US homeowner carriers can’t get leg up on rising costs over near-term
US homeowner insurers aren’t likely to turn the corner on rising claims and reinsurance costs with their ever-lagging attempts to hike primary rates, analysts at the AM Best ratings agency said while downgrading the outlook for the segment.
“A return to underwriting profitability over the near term appears highly unlikely,” AM Best analysts said, noting the third consecutive year of net underwriting losses in 2022.
Nat cat losses, including greater net exposure to secondary perils following the reinsurance market reset, lie at the core of losses. Severe convective storms, hurricane Idalia, wildfires in Hawaii and across Canada and flooding rain in California and the northeast US all in the first half of 2023 have all only suggested a new normal, AM Best suggested.
But inflation and supply chain disruptions accelerated the hit from loss cost “making it difficult to maintain rate adequacy.”

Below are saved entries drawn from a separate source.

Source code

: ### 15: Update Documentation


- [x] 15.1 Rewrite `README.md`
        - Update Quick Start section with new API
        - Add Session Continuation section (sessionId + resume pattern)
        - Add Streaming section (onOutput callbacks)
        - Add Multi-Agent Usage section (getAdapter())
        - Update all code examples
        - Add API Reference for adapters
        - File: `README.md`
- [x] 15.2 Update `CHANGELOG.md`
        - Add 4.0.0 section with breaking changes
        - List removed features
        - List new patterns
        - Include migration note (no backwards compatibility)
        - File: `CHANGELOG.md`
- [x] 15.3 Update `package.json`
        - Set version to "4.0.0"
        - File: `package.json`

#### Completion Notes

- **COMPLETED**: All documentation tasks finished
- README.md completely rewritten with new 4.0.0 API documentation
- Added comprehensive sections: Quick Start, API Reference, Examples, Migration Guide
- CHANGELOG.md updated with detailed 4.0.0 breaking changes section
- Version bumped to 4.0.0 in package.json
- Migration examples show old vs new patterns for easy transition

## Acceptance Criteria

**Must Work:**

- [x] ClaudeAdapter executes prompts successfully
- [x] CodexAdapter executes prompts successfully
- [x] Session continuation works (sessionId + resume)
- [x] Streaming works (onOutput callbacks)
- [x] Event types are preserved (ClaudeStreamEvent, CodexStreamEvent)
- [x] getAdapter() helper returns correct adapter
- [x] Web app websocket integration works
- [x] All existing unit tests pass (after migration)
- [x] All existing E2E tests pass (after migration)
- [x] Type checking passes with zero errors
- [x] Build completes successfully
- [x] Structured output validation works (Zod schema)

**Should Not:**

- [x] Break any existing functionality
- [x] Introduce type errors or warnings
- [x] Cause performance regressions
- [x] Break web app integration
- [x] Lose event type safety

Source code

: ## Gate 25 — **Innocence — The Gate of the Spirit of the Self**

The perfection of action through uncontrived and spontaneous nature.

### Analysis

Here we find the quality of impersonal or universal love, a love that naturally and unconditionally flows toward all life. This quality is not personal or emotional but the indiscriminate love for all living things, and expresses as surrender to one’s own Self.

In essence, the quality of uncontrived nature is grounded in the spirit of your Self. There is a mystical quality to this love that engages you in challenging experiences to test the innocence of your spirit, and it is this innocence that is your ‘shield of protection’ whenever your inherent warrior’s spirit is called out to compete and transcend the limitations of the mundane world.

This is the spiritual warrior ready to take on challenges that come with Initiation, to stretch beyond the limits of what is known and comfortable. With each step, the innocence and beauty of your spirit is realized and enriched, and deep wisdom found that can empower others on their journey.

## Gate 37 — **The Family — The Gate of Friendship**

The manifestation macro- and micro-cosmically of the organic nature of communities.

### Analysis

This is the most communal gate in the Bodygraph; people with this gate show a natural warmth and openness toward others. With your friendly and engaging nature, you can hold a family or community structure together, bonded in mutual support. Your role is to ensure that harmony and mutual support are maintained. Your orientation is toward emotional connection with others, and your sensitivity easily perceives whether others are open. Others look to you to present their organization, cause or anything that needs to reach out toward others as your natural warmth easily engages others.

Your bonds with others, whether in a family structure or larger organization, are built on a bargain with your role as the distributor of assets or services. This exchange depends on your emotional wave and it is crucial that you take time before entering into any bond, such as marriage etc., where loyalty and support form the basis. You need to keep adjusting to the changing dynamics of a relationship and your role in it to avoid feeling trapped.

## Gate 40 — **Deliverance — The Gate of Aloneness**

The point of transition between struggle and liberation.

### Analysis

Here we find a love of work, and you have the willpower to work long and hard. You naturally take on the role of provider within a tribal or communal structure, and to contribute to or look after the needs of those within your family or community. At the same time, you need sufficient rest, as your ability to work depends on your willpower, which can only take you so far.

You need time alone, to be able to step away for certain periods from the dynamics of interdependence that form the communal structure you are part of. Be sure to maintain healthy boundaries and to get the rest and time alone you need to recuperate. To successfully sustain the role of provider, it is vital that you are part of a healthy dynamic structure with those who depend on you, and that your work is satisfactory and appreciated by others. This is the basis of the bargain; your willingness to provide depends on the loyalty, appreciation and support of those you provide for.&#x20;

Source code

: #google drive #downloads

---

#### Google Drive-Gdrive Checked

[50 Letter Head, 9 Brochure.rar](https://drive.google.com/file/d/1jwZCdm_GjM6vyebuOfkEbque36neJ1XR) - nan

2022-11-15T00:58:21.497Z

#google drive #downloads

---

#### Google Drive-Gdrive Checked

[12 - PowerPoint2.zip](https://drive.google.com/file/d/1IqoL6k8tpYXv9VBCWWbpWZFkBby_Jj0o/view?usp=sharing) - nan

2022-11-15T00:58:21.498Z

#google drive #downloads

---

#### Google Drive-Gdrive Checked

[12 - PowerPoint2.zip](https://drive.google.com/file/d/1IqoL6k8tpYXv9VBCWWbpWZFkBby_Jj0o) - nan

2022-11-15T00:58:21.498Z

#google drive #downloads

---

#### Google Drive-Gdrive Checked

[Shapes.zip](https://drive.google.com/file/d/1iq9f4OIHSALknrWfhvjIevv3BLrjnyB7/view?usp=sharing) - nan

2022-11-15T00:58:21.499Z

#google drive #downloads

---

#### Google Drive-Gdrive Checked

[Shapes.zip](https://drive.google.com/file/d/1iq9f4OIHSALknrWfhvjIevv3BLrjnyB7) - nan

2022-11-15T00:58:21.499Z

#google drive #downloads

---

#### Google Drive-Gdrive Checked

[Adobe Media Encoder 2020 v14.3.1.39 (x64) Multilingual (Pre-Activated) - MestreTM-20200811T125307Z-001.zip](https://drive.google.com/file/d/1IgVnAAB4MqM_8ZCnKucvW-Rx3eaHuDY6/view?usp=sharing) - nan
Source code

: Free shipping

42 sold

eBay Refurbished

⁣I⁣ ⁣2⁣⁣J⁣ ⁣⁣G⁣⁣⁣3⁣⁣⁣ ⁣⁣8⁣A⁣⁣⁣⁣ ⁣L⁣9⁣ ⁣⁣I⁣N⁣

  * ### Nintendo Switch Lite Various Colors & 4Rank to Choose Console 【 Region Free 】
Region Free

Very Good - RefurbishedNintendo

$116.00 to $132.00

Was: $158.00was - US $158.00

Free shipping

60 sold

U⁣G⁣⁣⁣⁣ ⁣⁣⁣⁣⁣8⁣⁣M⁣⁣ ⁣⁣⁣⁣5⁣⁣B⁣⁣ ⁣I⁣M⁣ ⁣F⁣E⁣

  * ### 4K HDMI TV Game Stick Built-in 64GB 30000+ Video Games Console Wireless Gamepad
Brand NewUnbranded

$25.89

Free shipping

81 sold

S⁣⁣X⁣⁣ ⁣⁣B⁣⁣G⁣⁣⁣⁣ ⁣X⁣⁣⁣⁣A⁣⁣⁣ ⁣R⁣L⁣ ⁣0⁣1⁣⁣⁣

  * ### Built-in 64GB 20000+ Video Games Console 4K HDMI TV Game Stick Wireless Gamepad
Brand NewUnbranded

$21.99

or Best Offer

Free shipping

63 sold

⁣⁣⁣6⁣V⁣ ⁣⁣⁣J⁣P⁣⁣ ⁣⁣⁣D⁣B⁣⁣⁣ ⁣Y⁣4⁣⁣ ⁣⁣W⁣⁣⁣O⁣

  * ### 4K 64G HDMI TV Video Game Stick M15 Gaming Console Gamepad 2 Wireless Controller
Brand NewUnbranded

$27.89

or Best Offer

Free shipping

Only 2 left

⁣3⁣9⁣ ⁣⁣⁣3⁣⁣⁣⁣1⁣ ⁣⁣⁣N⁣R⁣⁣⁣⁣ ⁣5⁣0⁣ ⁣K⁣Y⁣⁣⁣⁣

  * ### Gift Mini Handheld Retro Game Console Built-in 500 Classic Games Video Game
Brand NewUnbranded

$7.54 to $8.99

“Although rate momentum started accelerating in late 2020 and has continued into the third quarter of 2023, maintaining rate adequacy remains a significant challenge," analysts wrote.
Claims cost trends are sufficiently dynamic that the mere pricing of 12M policies leads to rate adequacy challenges, AM Best noted. “As a result, the impact on reported results will be moderate over the near term.”
Cost trends in reinsurance both double down on the claims cost pressure and open the primary carriers to increased earnings volatility. Those conditions “will persist over the near-term.”
Comments come part and parcel with a move by AM Best to downgrade the outlook for the homeowners segment from stable to negative on account of the deteriorating underwriting performance.
But for most players, that is just an outlook. Current risk-adjusted capitalization remains “solid” for most homeowners insurers and most companies remain “vigilant” in pursuing rate adequacy. Capitalization of some insurers, particularly in cat-exposed areas, “has started to erode” following repeat losses in recent years.